**Transcribed page contents:**
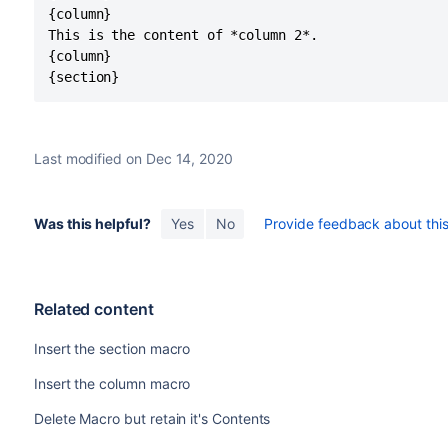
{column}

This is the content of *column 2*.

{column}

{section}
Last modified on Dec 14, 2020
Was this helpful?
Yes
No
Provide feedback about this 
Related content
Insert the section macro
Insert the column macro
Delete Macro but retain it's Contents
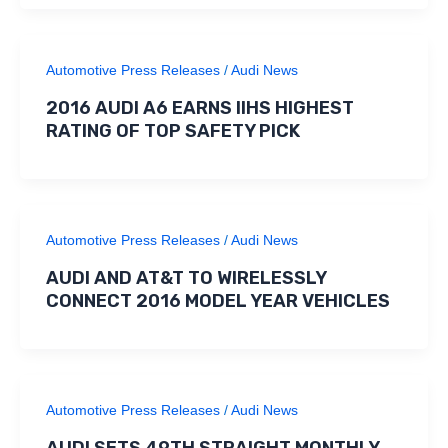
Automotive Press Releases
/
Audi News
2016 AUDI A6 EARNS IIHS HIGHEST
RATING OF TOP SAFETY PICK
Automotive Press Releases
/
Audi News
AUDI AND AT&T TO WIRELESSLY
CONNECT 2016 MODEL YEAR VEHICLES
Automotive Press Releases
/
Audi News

**What you should do:** Reproduce every line of text from all the records word for word. Leave the pictures out of your answer.

**Answer box:**
{column}

This is the content of *column 2*.

{column}

{section}
Last modified on Dec 14, 2020
Was this helpful?
Yes
No
Provide feedback about this 
Related content
Insert the section macro
Insert the column macro
Delete Macro but retain it's Contents
Automotive Press Releases
/
Audi News
2016 AUDI A6 EARNS IIHS HIGHEST
RATING OF TOP SAFETY PICK
Automotive Press Releases
/
Audi News
AUDI AND AT&T TO WIRELESSLY
CONNECT 2016 MODEL YEAR VEHICLES
Automotive Press Releases
/
Audi News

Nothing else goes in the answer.